As a Democratic consultant this election was pretty devastating, I won’t lie. Even with some bright spots on the West Coast, we’re looking at a GOP-controlled House and Senate, and a President Trump for four years.
With the split in the Electoral College versus the popular vote, there are reasons for everyone to feel left out and left behind. A quarter of this country feels utterly betrayed by another quarter. Half the country didn’t even bother to take part.
I wrote something a couple months ago about what to do with your digital infrastructure after a losing race, and the lessons still hold. There are tips for what to do as a former campaign staffer, too.
What I didn’t talk about is the emotional side of things—the stages of grief, and how it takes time to go through. This election is an emotional wound for many, and for our country too. Take care of yourself, ok?
What’s also hard is that the terrain is shifting, and important decisions are being made right now—the presidential transition team and staffing, and who will run the DNC and RNC going forward.
What can you take away from this election? It’s some of the same things that we’ve always known: field matters, but it’s not everything. Campaigns matter, but they are not everything either. Digital is great, but all these things are effective more on the margins, rather than reshaping an entire race.
If you live in a bubble, and if you’re in a major city, you probably do, there are large swaths of the country that you’re not hearing from and may not understand. But the people living in rural and small town America are living in a bubble too—if you never travel, never meet anybody unlike yourself, your worldview is limited too and people different from you can be more easily demonized.
The problem with social media and this election is that platforms like Facebook deliver the content that people will respond to the most.
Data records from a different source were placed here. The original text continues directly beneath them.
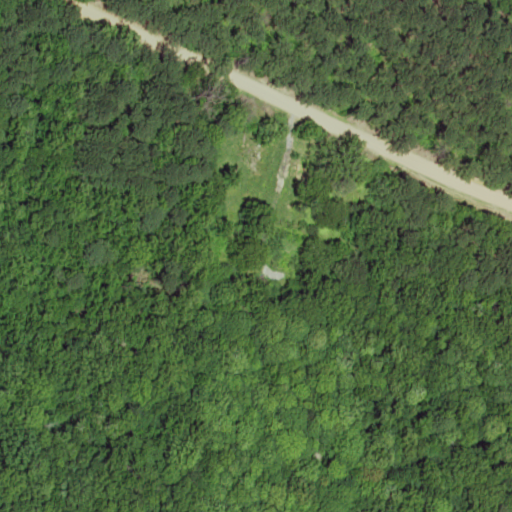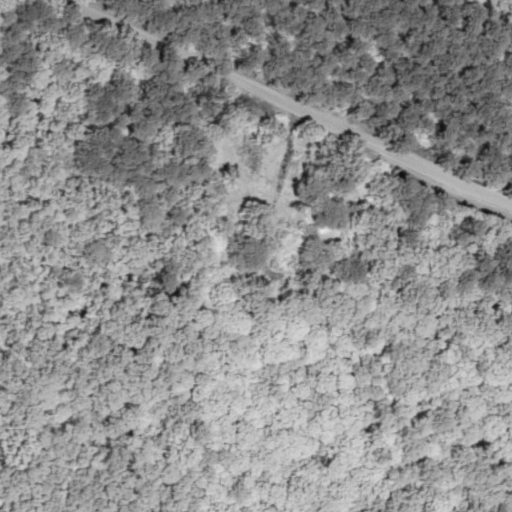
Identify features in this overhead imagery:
road: (283, 98)
building: (257, 157)
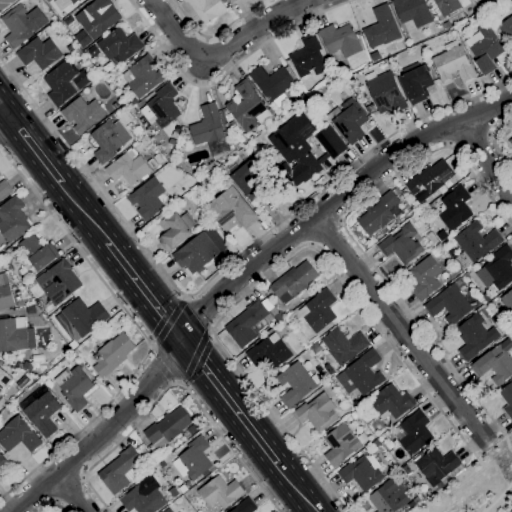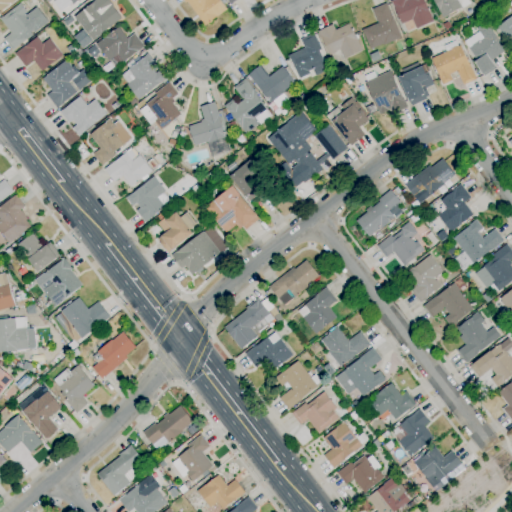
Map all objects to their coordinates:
building: (229, 1)
building: (232, 1)
building: (511, 1)
building: (5, 3)
building: (64, 3)
building: (5, 4)
building: (64, 4)
building: (448, 6)
building: (450, 6)
building: (205, 9)
building: (206, 9)
building: (411, 12)
building: (412, 12)
building: (98, 18)
building: (95, 19)
building: (481, 20)
building: (21, 24)
building: (22, 25)
building: (447, 26)
building: (380, 28)
building: (381, 28)
building: (505, 29)
building: (507, 30)
road: (284, 32)
road: (217, 35)
building: (339, 40)
building: (340, 41)
building: (118, 46)
building: (119, 47)
building: (483, 48)
building: (485, 48)
building: (71, 50)
road: (222, 50)
building: (93, 51)
building: (38, 53)
building: (79, 53)
building: (39, 54)
building: (308, 57)
building: (308, 58)
building: (454, 65)
building: (452, 66)
building: (142, 76)
building: (141, 77)
building: (271, 82)
building: (64, 83)
building: (65, 83)
building: (416, 83)
building: (272, 85)
building: (415, 85)
building: (385, 93)
building: (384, 94)
building: (132, 102)
building: (309, 103)
building: (115, 106)
building: (246, 107)
building: (160, 108)
building: (162, 108)
building: (248, 108)
building: (81, 115)
building: (82, 115)
road: (511, 119)
building: (348, 120)
building: (349, 121)
road: (1, 123)
building: (232, 125)
road: (1, 126)
building: (208, 126)
building: (209, 130)
building: (181, 135)
road: (468, 135)
building: (108, 139)
building: (109, 140)
building: (240, 140)
building: (510, 140)
building: (329, 142)
building: (511, 142)
building: (303, 149)
building: (296, 150)
road: (27, 157)
building: (158, 159)
road: (485, 162)
building: (152, 164)
building: (127, 168)
building: (129, 168)
building: (245, 176)
building: (429, 178)
building: (430, 179)
building: (248, 180)
road: (480, 186)
building: (4, 189)
building: (5, 189)
building: (147, 199)
building: (149, 199)
road: (338, 200)
building: (454, 208)
road: (94, 209)
building: (455, 209)
building: (230, 211)
building: (232, 211)
building: (378, 214)
building: (380, 214)
building: (415, 218)
building: (12, 219)
building: (13, 220)
road: (80, 228)
building: (174, 230)
building: (175, 231)
road: (324, 232)
building: (476, 241)
building: (401, 245)
building: (402, 245)
building: (475, 245)
building: (8, 251)
building: (198, 251)
building: (200, 251)
building: (37, 252)
building: (38, 252)
building: (495, 270)
building: (497, 270)
road: (270, 273)
building: (424, 277)
road: (381, 278)
building: (425, 278)
building: (294, 280)
building: (294, 280)
building: (24, 281)
building: (58, 282)
building: (59, 282)
building: (4, 293)
building: (5, 293)
building: (487, 298)
building: (507, 299)
building: (508, 301)
building: (24, 303)
building: (447, 305)
building: (449, 305)
road: (142, 310)
building: (317, 311)
building: (318, 311)
road: (197, 314)
building: (81, 319)
road: (167, 322)
building: (251, 322)
building: (247, 324)
road: (401, 332)
traffic signals: (189, 334)
building: (13, 335)
building: (15, 335)
road: (142, 335)
building: (474, 336)
building: (475, 337)
building: (342, 345)
building: (344, 346)
building: (315, 348)
traffic signals: (175, 352)
building: (268, 352)
building: (269, 353)
building: (112, 354)
building: (113, 355)
road: (195, 356)
road: (181, 361)
building: (495, 363)
road: (166, 364)
building: (495, 366)
building: (361, 374)
building: (359, 375)
building: (4, 380)
building: (4, 380)
building: (294, 384)
building: (296, 384)
building: (73, 387)
building: (75, 387)
road: (239, 398)
building: (506, 399)
building: (507, 399)
road: (154, 401)
building: (390, 402)
building: (391, 402)
building: (41, 413)
building: (316, 413)
building: (317, 413)
building: (42, 414)
road: (227, 421)
building: (167, 427)
building: (171, 427)
road: (108, 430)
building: (17, 433)
building: (412, 433)
building: (413, 433)
building: (18, 435)
road: (507, 443)
building: (339, 444)
building: (342, 444)
building: (1, 459)
building: (191, 460)
building: (193, 460)
building: (2, 461)
building: (436, 465)
building: (437, 466)
building: (118, 471)
building: (121, 471)
building: (360, 473)
building: (362, 473)
road: (309, 487)
building: (174, 492)
building: (219, 492)
building: (221, 492)
road: (281, 492)
road: (70, 494)
building: (387, 497)
building: (142, 498)
building: (390, 498)
building: (143, 499)
road: (500, 500)
building: (245, 506)
road: (48, 507)
building: (244, 507)
building: (169, 510)
building: (166, 511)
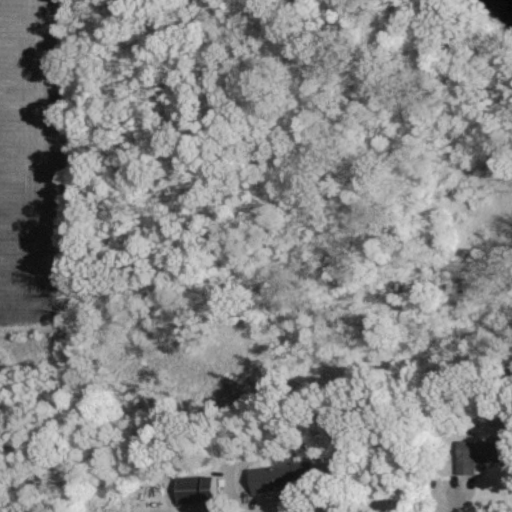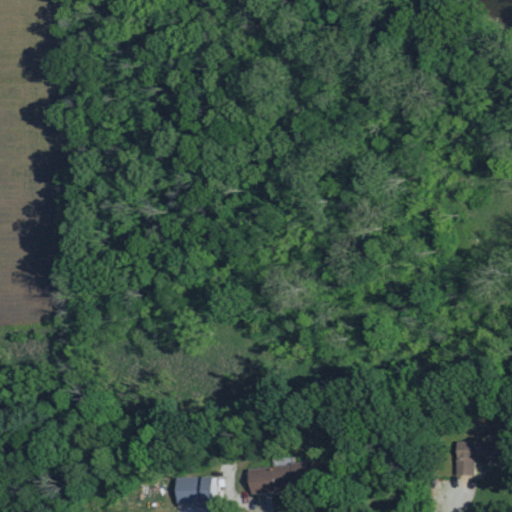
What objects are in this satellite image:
building: (479, 454)
building: (283, 477)
building: (197, 489)
road: (449, 503)
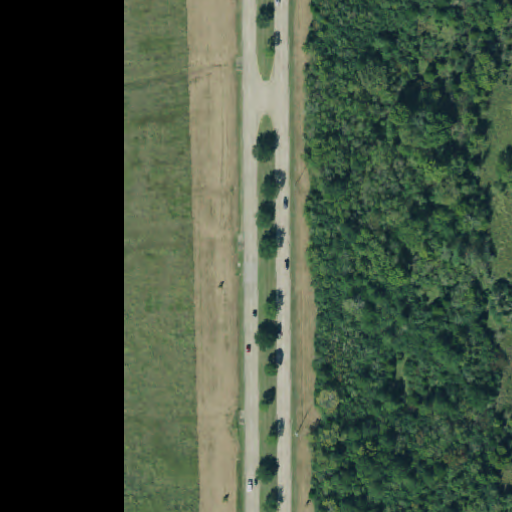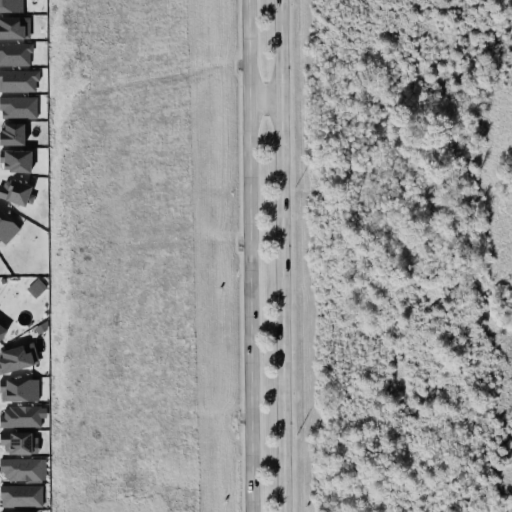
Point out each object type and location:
building: (11, 5)
building: (14, 27)
building: (15, 53)
building: (18, 80)
road: (260, 102)
building: (18, 107)
building: (12, 134)
building: (15, 160)
building: (14, 191)
road: (223, 209)
building: (7, 228)
road: (244, 256)
road: (277, 256)
building: (36, 287)
building: (2, 331)
building: (18, 357)
building: (19, 389)
building: (22, 416)
building: (19, 443)
building: (23, 469)
building: (21, 496)
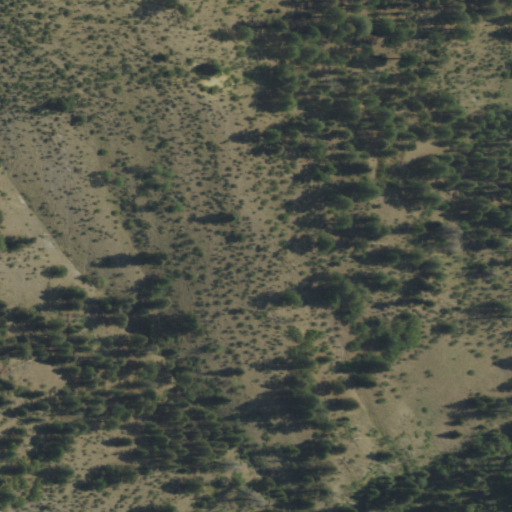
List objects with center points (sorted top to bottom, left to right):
road: (445, 478)
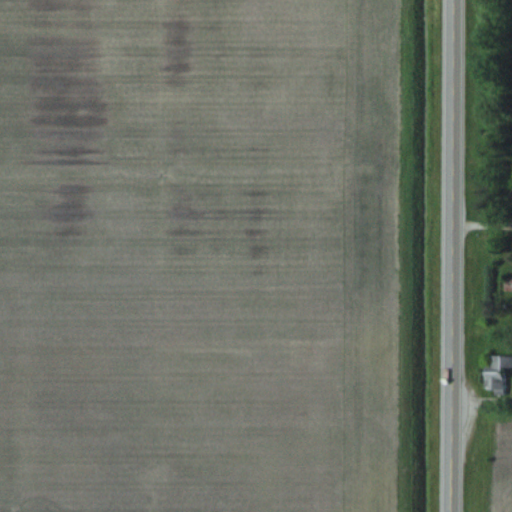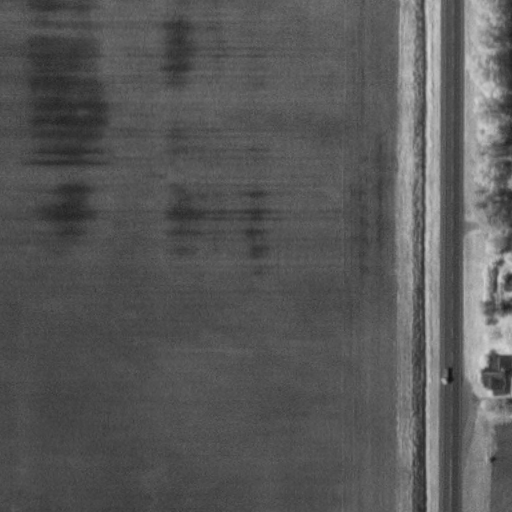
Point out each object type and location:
road: (481, 226)
crop: (224, 255)
road: (449, 256)
building: (497, 371)
road: (480, 401)
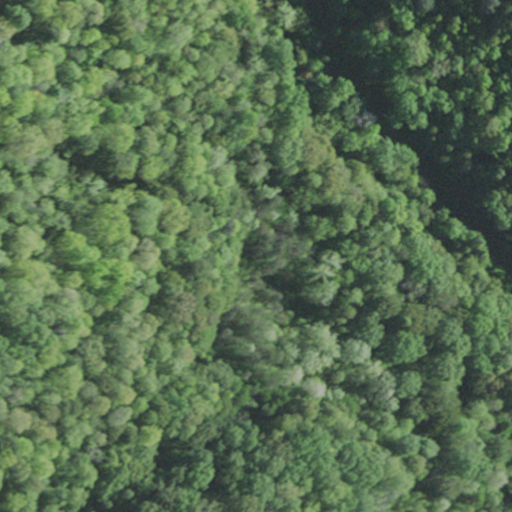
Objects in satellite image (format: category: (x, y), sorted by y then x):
road: (431, 108)
road: (215, 295)
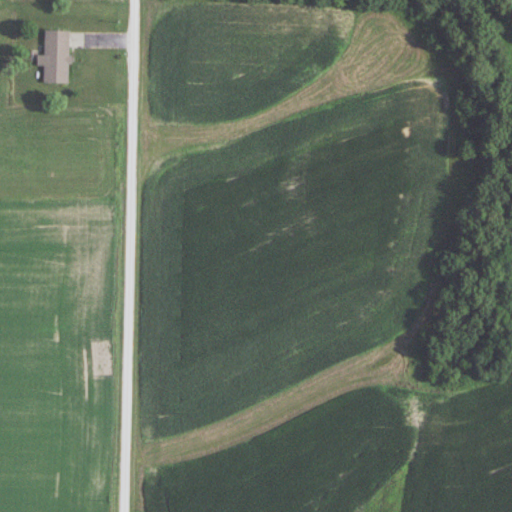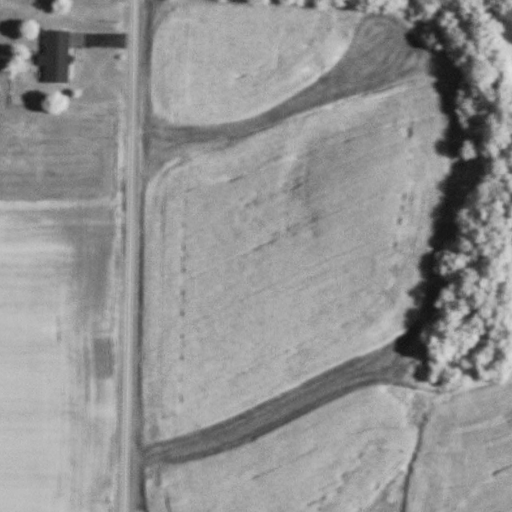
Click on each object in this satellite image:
building: (57, 55)
road: (126, 256)
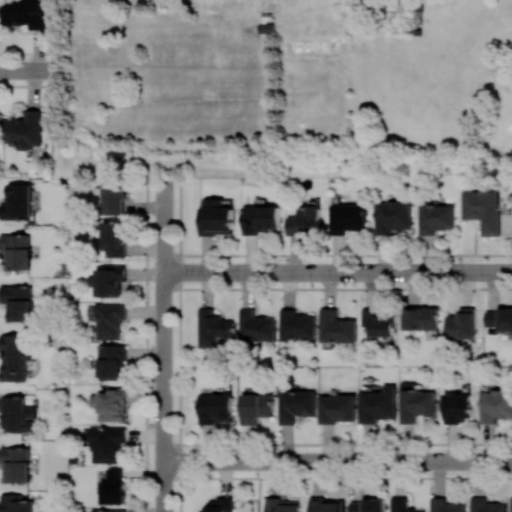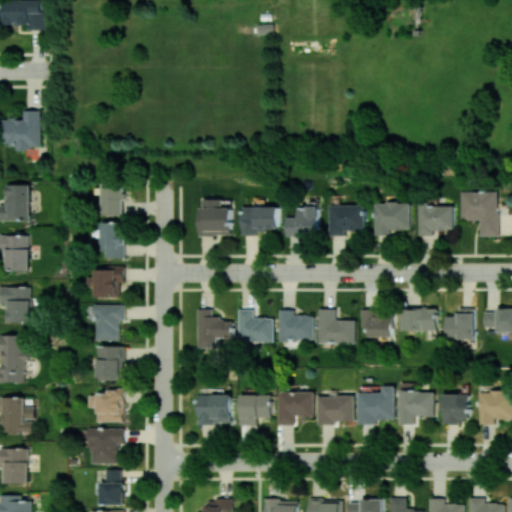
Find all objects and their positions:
building: (26, 13)
road: (24, 52)
road: (27, 69)
road: (24, 85)
building: (22, 129)
building: (113, 198)
building: (18, 202)
building: (482, 209)
building: (392, 216)
building: (215, 217)
building: (347, 217)
building: (435, 217)
building: (260, 218)
building: (304, 221)
building: (114, 238)
building: (17, 250)
road: (376, 271)
road: (200, 272)
road: (238, 272)
building: (109, 280)
building: (17, 302)
building: (420, 318)
building: (499, 318)
road: (164, 319)
building: (109, 320)
building: (379, 322)
building: (463, 323)
building: (296, 325)
building: (255, 326)
building: (336, 326)
building: (213, 327)
building: (14, 356)
building: (111, 361)
building: (110, 404)
building: (377, 404)
building: (416, 404)
building: (295, 405)
building: (495, 405)
building: (255, 407)
building: (457, 407)
building: (215, 408)
building: (336, 408)
building: (17, 414)
building: (107, 443)
road: (200, 461)
road: (246, 461)
road: (384, 461)
building: (15, 464)
road: (164, 486)
building: (114, 487)
building: (15, 503)
building: (219, 504)
building: (282, 504)
building: (326, 504)
building: (367, 505)
building: (402, 505)
building: (446, 505)
building: (486, 505)
building: (511, 505)
building: (106, 510)
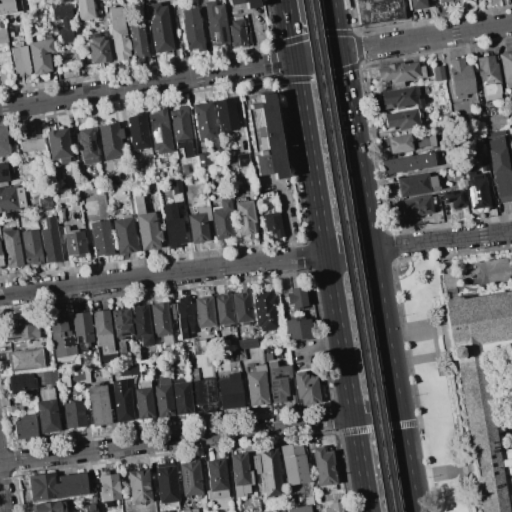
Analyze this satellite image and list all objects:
building: (443, 0)
building: (444, 1)
building: (175, 2)
building: (244, 3)
building: (245, 3)
building: (414, 4)
building: (416, 4)
building: (6, 6)
building: (10, 6)
building: (83, 9)
building: (84, 10)
building: (376, 11)
building: (378, 11)
building: (62, 22)
building: (215, 23)
building: (215, 23)
building: (64, 24)
road: (332, 26)
building: (158, 27)
building: (159, 28)
building: (192, 28)
building: (190, 29)
road: (288, 29)
building: (116, 32)
building: (236, 32)
building: (237, 32)
building: (118, 34)
building: (3, 36)
road: (254, 38)
building: (136, 40)
building: (137, 41)
building: (97, 49)
building: (97, 50)
traffic signals: (338, 52)
building: (39, 55)
building: (39, 56)
traffic signals: (293, 59)
building: (21, 60)
building: (19, 61)
road: (256, 65)
building: (506, 68)
building: (506, 68)
building: (400, 73)
building: (440, 73)
building: (487, 77)
building: (488, 77)
building: (459, 78)
building: (462, 78)
building: (399, 84)
road: (344, 95)
building: (401, 97)
building: (224, 114)
building: (225, 115)
building: (399, 119)
building: (403, 119)
building: (203, 120)
building: (204, 120)
building: (463, 122)
building: (492, 122)
building: (493, 122)
building: (180, 130)
building: (181, 130)
building: (136, 131)
building: (158, 131)
building: (138, 132)
building: (160, 132)
building: (265, 136)
building: (266, 136)
building: (109, 140)
building: (110, 140)
building: (3, 141)
building: (3, 141)
building: (410, 142)
building: (421, 142)
building: (398, 143)
building: (30, 145)
building: (57, 145)
building: (85, 145)
building: (31, 146)
building: (58, 146)
building: (86, 148)
building: (203, 159)
building: (243, 162)
building: (406, 162)
building: (409, 163)
building: (485, 165)
building: (500, 165)
building: (498, 166)
building: (5, 171)
building: (3, 172)
building: (138, 175)
building: (109, 180)
building: (415, 184)
building: (416, 184)
building: (168, 187)
building: (476, 191)
road: (361, 193)
building: (478, 193)
building: (91, 194)
building: (11, 198)
building: (62, 198)
building: (453, 198)
building: (454, 198)
building: (11, 199)
building: (45, 202)
building: (415, 206)
building: (416, 206)
building: (76, 209)
building: (60, 214)
building: (244, 217)
building: (245, 217)
building: (222, 220)
building: (223, 220)
road: (284, 221)
building: (271, 223)
building: (272, 223)
building: (197, 224)
building: (199, 225)
building: (173, 226)
building: (173, 226)
building: (146, 227)
building: (145, 229)
building: (124, 234)
building: (123, 235)
building: (100, 238)
building: (100, 238)
road: (441, 240)
building: (73, 242)
building: (49, 244)
building: (74, 244)
building: (50, 245)
building: (10, 247)
building: (12, 247)
building: (30, 247)
building: (32, 248)
road: (347, 252)
building: (1, 256)
railway: (344, 256)
railway: (353, 256)
road: (162, 274)
road: (330, 285)
building: (296, 297)
building: (297, 298)
building: (240, 306)
building: (242, 307)
building: (221, 309)
building: (223, 309)
building: (266, 309)
building: (264, 310)
building: (203, 313)
building: (203, 313)
building: (183, 317)
building: (184, 317)
building: (173, 318)
building: (159, 321)
building: (120, 322)
building: (140, 324)
building: (161, 324)
building: (141, 326)
building: (121, 328)
building: (19, 329)
building: (101, 329)
building: (102, 329)
building: (296, 329)
building: (297, 329)
building: (20, 330)
building: (82, 330)
building: (68, 332)
building: (61, 338)
building: (246, 344)
building: (199, 346)
building: (240, 354)
building: (25, 356)
building: (231, 356)
building: (268, 357)
building: (24, 359)
building: (176, 363)
building: (133, 367)
building: (104, 370)
building: (192, 373)
building: (76, 374)
building: (47, 377)
building: (49, 378)
road: (392, 380)
building: (278, 381)
building: (20, 382)
building: (277, 382)
building: (21, 383)
building: (256, 386)
building: (256, 386)
building: (306, 387)
building: (305, 388)
building: (484, 388)
building: (228, 391)
building: (485, 391)
building: (230, 392)
building: (46, 394)
building: (205, 395)
building: (180, 396)
building: (162, 397)
building: (181, 397)
building: (163, 399)
building: (120, 400)
building: (142, 400)
building: (144, 401)
building: (121, 403)
building: (98, 404)
building: (97, 405)
building: (20, 408)
building: (45, 411)
road: (374, 412)
building: (72, 414)
building: (74, 414)
building: (46, 416)
building: (23, 426)
building: (25, 426)
road: (176, 438)
building: (292, 461)
building: (293, 464)
building: (322, 466)
building: (324, 467)
building: (268, 473)
building: (269, 473)
building: (239, 474)
building: (240, 475)
building: (189, 478)
building: (215, 478)
building: (217, 478)
building: (191, 479)
building: (165, 482)
building: (55, 485)
building: (168, 485)
building: (57, 486)
building: (137, 486)
building: (140, 486)
building: (109, 487)
building: (107, 489)
road: (3, 493)
building: (47, 507)
building: (51, 507)
building: (334, 507)
building: (336, 507)
building: (90, 508)
building: (189, 509)
building: (297, 509)
building: (301, 509)
building: (271, 511)
building: (282, 511)
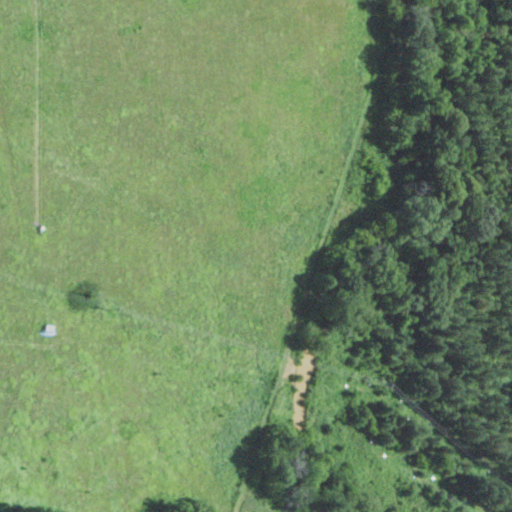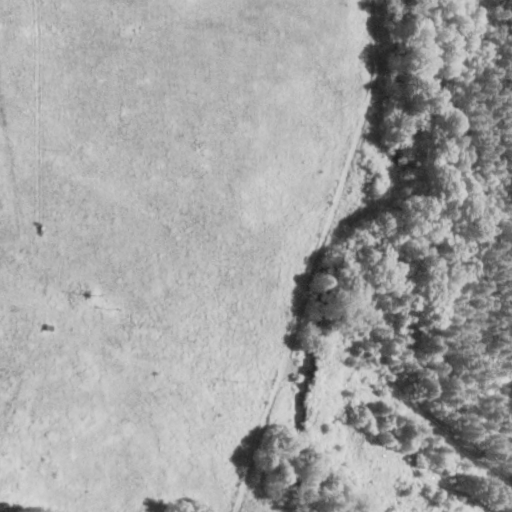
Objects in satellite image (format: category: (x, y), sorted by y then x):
crop: (159, 234)
road: (319, 257)
building: (48, 327)
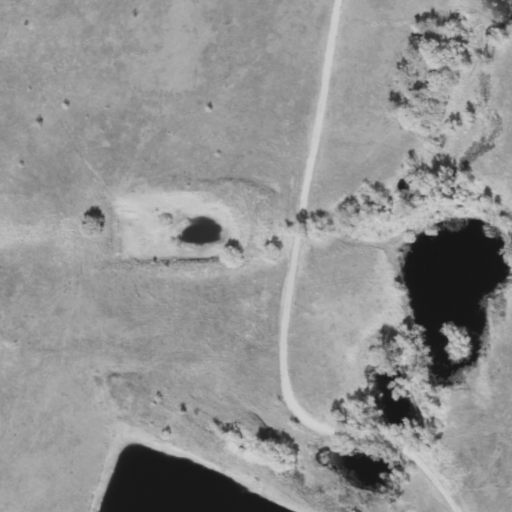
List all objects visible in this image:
road: (286, 304)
This doesn’t mean it is the most accurate content, or the most thoughtful content.
As Eli Pariser wrote in his book The Filter Bubble the internet will increasingly serve up the information we want to hear, that which reinforces our existing beliefs as opposed to opening us up to new ideas. Challenging people’s assumptions doesn’t deliver as many clicks and page views as telling them what they want to hear.
Future candidates may well take away the lesson that delivering red meat to your base, and running a fact-free campaign is effective. And the whole consulting class has to deal with the repercussions of that.
Should you tell your candidates to tell the truth, when a lie is more effective? Should you try to educate voters when delivering slams and insults works better? This cycle seemed to deliver the message that the low road is the more effective road.